– Что ты знаешь про обстоятельства смерти?
– Четвёртого июля тысяча шестьсот десятого года польский гетман коронный Станислав Жолкевский при Клушино разгромил войска Шуйского – русская армия практически перестала существовать. Семибоярщина в страхе перед Лжедмитрием Вторым впустила поляков в Москву.
– Зачем мне урок истории?
– При Клушино Жолкевский не мог победить сам, – терпеливо продолжил Булатон. – Его войско составляло только семь тысяч человек, а у Шуйского – тридцать пять тысяч. Там действовали Неприкасаемые под моим командованием – по приказу архонтов мы помогали полякам и обеспечивали им максимально возможное охоронение. В том бою Жолкевский потерял только двести человек. Невероятная удача для него, не правда ли?
– Ещё раз повторю. К чему это? – Фариха видел, что квестор-архивариус хотел выговориться, но времени на это не было.
– Главной ударной силой поляков были крылатые гусары. Они знали про ангелов и подражали нам, а потому носили декоративные крылья из перьев. – Булатон перевёл дух, собираясь с мыслями. – Цветава жила в небольшой деревушке возле Клушино. Предвидя грядущую битву, Кариэф увёл девочку со всей семьёй в лес. Он просмотрел все линии событий, и везде она оставалась жить. Нельзя было предусмотреть только одного – последствий вмешательства Неприкасаемых. Цветава издалека увидела всадников с крыльями и решила, что они, как и Кариэф, – ангелы. Ребёнок радостно выбежал им на встречу.
– Девочку убили, – подытожил серебрянокрылый трибун.
– Не сразу, Сигизмунд Кривой с соратниками вначале её избили, потом изнасиловали, а затем оставили умирать в лесу. Когда Кариэф прибыл, от тела практически ничего не осталось, волки постарались на славу. Он подал рапорт с жалобой, после разбирательств меня отстранили от должности и отправили в трудовой лагерь на Аванпосту Лейды, где я и заработал сухость крыльев, – квестор-архивариус повёл крыльями.
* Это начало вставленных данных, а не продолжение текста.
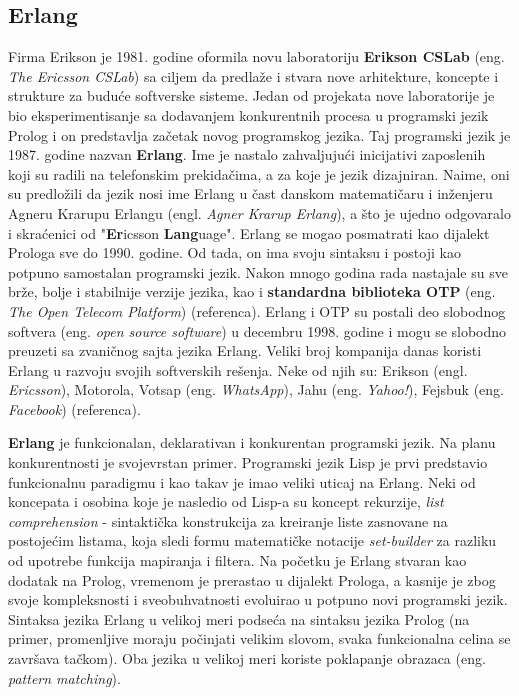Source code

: \documentclass[12pt,oneside]{memoir}
\begin{document}
\newpage

\subsection{Erlang}
Firma Erikson je 1981. godine oformila novu laboratoriju \textbf{Erikson CSLab} (eng. \textit{The Ericsson CSLab}) sa ciljem da predlaže i stvara nove arhitekture, koncepte i strukture za buduće softverske sisteme. Jedan od projekata nove laboratorije  je bio eksperimentisanje sa dodavanjem konkurentnih procesa u programski jezik Prolog i on predstavlja začetak novog programskog jezika. Taj programski jezik je 1987. godine nazvan \textbf{Erlang}. Ime je nastalo zahvaljujući inicijativi zaposlenih koji su radili na telefonskim prekidačima, a  za koje je jezik dizajniran. Naime, oni su predložili da jezik nosi ime Erlang u čast danskom matematičaru i inženjeru Agneru Krarupu Erlangu (engl. \textit{Agner Krarup Erlang}), a što je ujedno odgovaralo i skraćenici od  "\textbf{Er}icsson \textbf{Lang}uage".  Erlang se mogao posmatrati kao dijalekt Prologa sve do 1990. godine. Od tada, on ima svoju sintaksu i postoji kao potpuno samostalan programski
jezik. Nakon mnogo godina rada nastajale su sve brže, bolje i stabilnije verzije jezika, kao i \textbf{standardna biblioteka OTP} (eng. \textit{The Open Telecom Platform}) (referenca). Erlang i OTP su postali deo slobodnog softvera (eng. \textit{open source software}) u decembru 1998. godine i mogu se slobodno preuzeti sa zvaničnog sajta jezika Erlang. Veliki broj kompanija danas koristi Erlang u razvoju svojih softverskih rešenja. Neke od
njih su: Erikson (engl. \textit{Ericsson}), Motorola, Votsap (eng. \textit{WhatsApp}), Jahu (eng. \textit{Yahoo!}),
Fejsbuk (eng. \textit{Facebook}) (referenca).

\textbf{Erlang} je funkcionalan, deklarativan i konkurentan programski jezik. Na planu konkurentnosti je
svojevrstan primer. Programski jezik Lisp je prvi predstavio funkcionalnu paradigmu i kao takav je imao veliki uticaj na Erlang. Neki od koncepata i osobina koje je nasledio od Lisp-a su koncept rekurzije, \textit{list comprehension} - sintaktička konstrukcija za kreiranje liste zasnovane na postojećim listama, koja sledi formu matematičke notacije \textit{set-builder} za razliku od upotrebe funkcija mapiranja i filtera. Na početku je Erlang stvaran kao dodatak na Prolog, vremenom je prerastao
u dijalekt Prologa, a kasnije je zbog svoje kompleksnosti i sveobuhvatnosti evoluirao u potpuno novi programski jezik. Sintaksa jezika Erlang u velikoj meri podseća na sintaksu jezika Prolog (na primer, promenljive moraju počinjati velikim slovom, svaka funkcionalna celina se završava tačkom). Oba jezika u velikoj meri koriste poklapanje obrazaca (eng. \textit{pattern matching}).
\end{document}
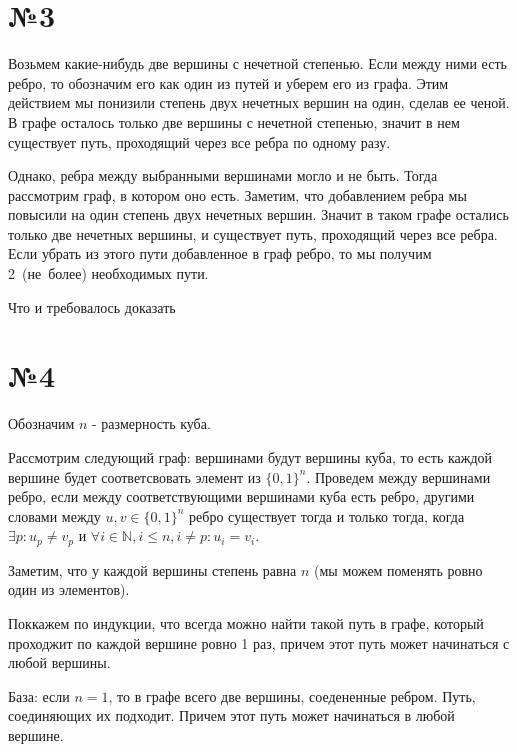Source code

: \documentclass[12pt]{article}
\begin{document}
	
	\section*{№3}
	
	Возьмем какие-нибудь две вершины с нечетной степенью. 
	Если между ними есть ребро, то обозначим его как один из путей и уберем его из графа.
	Этим действием мы понизили степень двух нечетных вершин на один, сделав ее ченой.
	В графе осталось только две вершины с нечетной степенью, значит в нем существует путь, проходящий
	через все ребра по одному разу.
	
	Однако, ребра между выбранными вершинами могло и не быть. Тогда рассмотрим граф, в котором оно есть.
	Заметим, что добавлением ребра мы повысили на один степень двух нечетных вершин.
	Значит в таком графе остались только две нечетных вершины, и существует путь, проходящий
	через все ребра. Если убрать из этого пути добавленное в граф ребро, то мы получим 2~(не~более) 
	необходимых пути. 
	
	Что и требовалось доказать

	\section*{№4}
	Обозначим $n$ - размерность куба.
	
	Рассмотрим следующий граф: вершинами будут вершины куба, 
	то есть каждой вершине будет соответсвовать элемент из $\{0, 1\}^n$.
	Проведем между вершинами ребро, если между соответствующими вершинами 
	куба есть ребро, другими словами между $u, v \in \{0, 1\}^n$ ребро
	существует тогда и только тогда, когда 
	$ \exists	p: u_p \neq v_p$ и $\forall i \in \mathbb{N}, i \leqslant n,
	i \neq p : u_i=v_i$.
	
	Заметим, что у каждой вершины степень равна $n$ 
	(мы можем поменять ровно один из элементов).
	
	Поккажем по индукции, что всегда можно найти такой путь в графе, 
	который проходжит по каждой вершине ровно 1 раз, 
	причем этот путь может начинаться с любой вершины.
	
	База: если $n = 1$, то в графе всего две вершины, соедененные ребром.
	Путь, соединяющих их подходит. 
	Причем этот путь может начинаться в любой вершине.
	
\end{document}
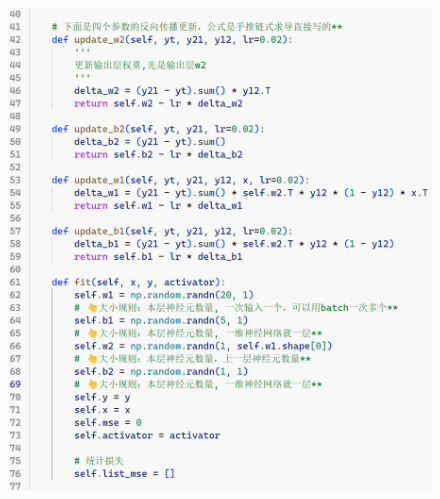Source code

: \documentclass[a5paper, 11pt]{ctexbook}
\begin{document}
\begin{figure}[h!]
    \centering
    \includegraphics[width=\textwidth, frame]{figures/BP2.png}
\end{figure}

\newpage
\end{document}
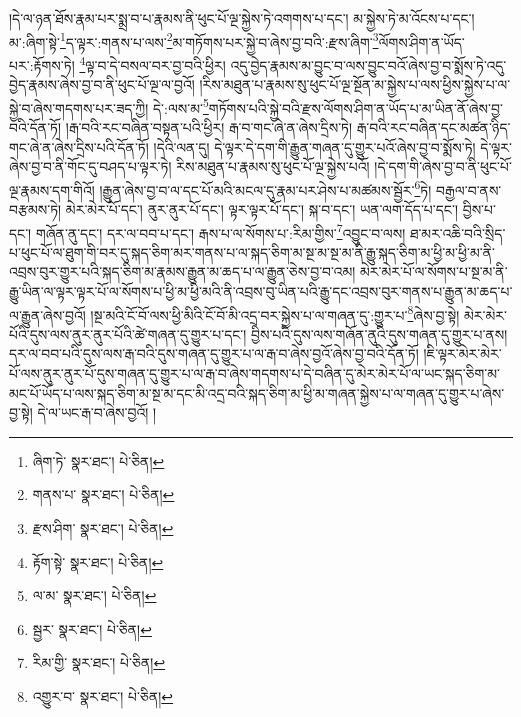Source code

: །དེ་ལ་ཉན་ཐོས་རྣམ་པར་སྨྲ་བ་པ་རྣམས་ནི་ཕུང་པོ་ལྔ་སྐྱེས་ཏེ་འགགས་པ་དང་། མ་སྐྱེས་ཏེ་མ་འོངས་པ་དང་། མ་:ཞིག་སྟེ་\footnote{ཞིག་ཏེ་  སྣར་ཐང་།  པེ་ཅིན། }ད་ལྟར་:གནས་པ་ལས་\footnote{གནས་པ་  སྣར་ཐང་།  པེ་ཅིན། }མ་གཏོགས་པར་སྐྱེ་བ་ཞེས་བྱ་བའི་:རྫས་ཞིག་\footnote{རྫས་ཤིག་  སྣར་ཐང་།  པེ་ཅིན། }ལོགས་ཤིག་ན་ཡོད་པར་:རྟོགས་ཏེ། \footnote{རྟོག་སྟེ་  སྣར་ཐང་།  པེ་ཅིན། }ལྟ་བ་དེ་བསལ་བར་བྱ་བའི་ཕྱིར། འདུ་བྱེད་རྣམས་མ་བྱུང་བ་ལས་བྱུང་བའོ་ཞེས་བྱ་བ་སྨོས་ཏེ་འདུ་བྱེད་རྣམས་ཞེས་བྱ་བ་ནི་ཕུང་པོ་ལྔ་ལ་བྱའོ། །རིས་མཐུན་པ་རྣམས་སུ་ཕུང་པོ་ལྔ་སྔོན་མ་སྐྱེས་པ་ལས་ཕྱིས་སྐྱེས་པ་ལ་སྐྱེ་བ་ཞེས་གདགས་པར་ཟད་ཀྱི། དེ་:ལས་མ་\footnote{ལ་མ་  སྣར་ཐང་།  པེ་ཅིན། }གཏོགས་པའི་སྐྱེ་བའི་རྫས་ལོགས་ཤིག་ན་ཡོད་པ་མ་ཡིན་ནོ་ཞེས་བྱ་བའི་དོན་ཏོ། །རྒ་བའི་རང་བཞིན་བསྟན་པའི་ཕྱིར། རྒ་བ་གང་ཞེ་ན་ཞེས་དྲིས་ཏེ། རྒ་བའི་རང་བཞིན་དང་མཚན་ཉིད་གང་ཞེ་ན་ཞེས་དྲིས་པའི་དོན་ཏོ། །དེའི་ལན་དུ། དེ་ལྟར་དེ་དག་གི་རྒྱུན་གཞན་དུ་གྱུར་པའོ་ཞེས་བྱ་བ་སྨོས་ཏེ། དེ་ལྟར་ཞེས་བྱ་བ་ནི་གོང་དུ་བཤད་པ་ལྟར་ཏེ། རིས་མཐུན་པ་རྣམས་སུ་ཕུང་པོ་ལྔ་སྐྱེས་པའོ། །དེ་དག་གི་ཞེས་བྱ་བ་ནི་ཕུང་པོ་ལྔ་རྣམས་དག་གིའོ། །རྒྱུན་ཞེས་བྱ་བ་ལ་དང་པོ་མའི་མངལ་དུ་རྣམ་པར་ཤེས་པ་མཚམས་སྦྱོར་\footnote{སྦྱར་  སྣར་ཐང་།  པེ་ཅིན། }ཏེ། བརྒྱལ་བ་ནས་བརྩམས་ཏེ། མེར་མེར་པོ་དང་། ནུར་ནུར་པོ་དང་། ལྟར་ལྟར་པོ་དང་། སྐ་བ་དང་། ཡན་ལག་དོད་པ་དང་། བྱིས་པ་དང་། གཞོན་ནུ་དང་། དར་ལ་བབ་པ་དང་། རྒས་པ་ལ་སོགས་པ་:རིམ་གྱིས་\footnote{རིམ་གྱི་  སྣར་ཐང་།  པེ་ཅིན། }འབྱུང་བ་ལས། ཐ་མར་འཆི་བའི་སྲིད་པ་ཕུང་པོ་ལ་ཐུག་གི་བར་དུ་སྐད་ཅིག་མར་གནས་པ་ལ་སྐད་ཅིག་མ་སྔ་མ་སྔ་མ་ནི་རྒྱུ་སྐད་ཅིག་མ་ཕྱི་མ་ཕྱི་མ་ནི་འབྲས་བུར་གྱུར་པའི་སྐད་ཅིག་མ་རྣམས་རྒྱུན་མ་ཆད་པ་ལ་རྒྱུན་ཅེས་བྱ་བ་འམ། མེར་མེར་པོ་ལ་སོགས་པ་སྔ་མ་ནི་རྒྱུ་ཡིན་ལ་ལྟར་ལྟར་པོ་ལ་སོགས་པ་ཕྱི་མ་ཕྱི་མའི་ནི་འབྲས་བུ་ཡིན་པའི་རྒྱུ་དང་འབྲས་བུར་གནས་པ་རྒྱུན་མ་ཆད་པ་ལ་རྒྱུན་ཞེས་བྱའོ། །སྔ་མའི་ངོ་བོ་ལས་ཕྱི་མིའི་ངོ་བོ་མི་འདྲ་བར་སྐྱེས་པ་ལ་གཞན་དུ་:གྱུར་པ་\footnote{འགྱུར་བ་  སྣར་ཐང་།  པེ་ཅིན། }ཞེས་བྱ་སྟེ། མེར་མེར་པོའི་དུས་ལས་ནུར་ནུར་པོའི་ཚེ་གཞན་དུ་གྱུར་པ་དང་། བྱིས་པའི་དུས་ལས་གཞོན་ནུའི་དུས་གཞན་དུ་གྱུར་པ་ནས། དར་ལ་བབ་པའི་དུས་ལས་རྒ་བའི་དུས་གཞན་དུ་གྱུར་པ་ལ་རྒ་བ་ཞེས་བྱའོ་ཞེས་བྱ་བའི་དོན་ཏོ། །ཇི་ལྟར་མེར་མེར་པོ་ལས་ནུར་ནུར་པོ་དུས་གཞན་དུ་གྱུར་པ་ལ་རྒ་བ་ཞེས་གདགས་པ་དེ་བཞིན་དུ་མེར་མེར་པོ་ལ་ཡང་སྐད་ཅིག་མ་མང་པོ་ཡོད་པ་ལས་སྐད་ཅིག་མ་སྔ་མ་དང་མི་འདྲ་བའི་སྐད་ཅིག་མ་ཕྱི་མ་གཞན་སྐྱེས་པ་ལ་གཞན་དུ་གྱུར་པ་ཞེས་བྱ་སྟེ། དེ་ལ་ཡང་རྒ་བ་ཞེས་བྱའོ། །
– Ты должен его ненавидеть.
– Да, должен, – честно признался Булатон. – Но за столько лет я устал это делать. Теперь он мне безразличен. Мне просто нужна моя прежняя жизнь.
– Кариэф лучше любого из нас, – задумчиво произнёс Фариха больше для себя, чем для собеседника.
– В той истории с девочкой не всё так просто, – ответил квестор-архивариус.
– Почему? – спросил глава Гильдии.
– Потому что почти все участники убийства во главе с Сигизмундом Кривым, несмотря на защиту Неприкасаемых, умерли через три недели, съев мясо бешеного кабана. Кроме них никто не пострадал.
– Ты сказал, почти все. Кто-то выжил?
– Тот, кто просто стоял и смотрел, как его товарищи насилуют и убивают.
– Получается, что это совпадение, – предположил серебрянокрылый трибун.
– Во время одной из ночёвок в лесу вороны выклевали несчастному глаза.
– Ты думаешь, что это происки Кариэфа?
– Не знаю, – пожал плечами Булатон. – Но став квестором-архивариусом, я ради любопытства просмотрел некоторые его вахты в срединных мирах. Все, кто умышленно пытался нанести вред его подопечным, через какое-то время умирали.
– Дядя Саша, – тихо произнёс Фариха, сев обратно за треснувший стол.
За окном витражи сдвинулись, показывая разрушенное здание Рейхстага с красным флагом на крыше. Вспомнилось тяжёлое послевоенное детство:
– В беседе со мной он упомянул некоего Ивана Кажемина. Найди про него воспоминание.
Квестор-архивариус опустился на колени и склонился над рассыпавшимися чёрными камешками. Один из них подпрыгнул и приклеился к руке.
– Держи, – он хотел кинуть его серебрянокрылому трибуну.
Фариха махнул головой:
– Я пока не научился их считывать, рассказывай сам.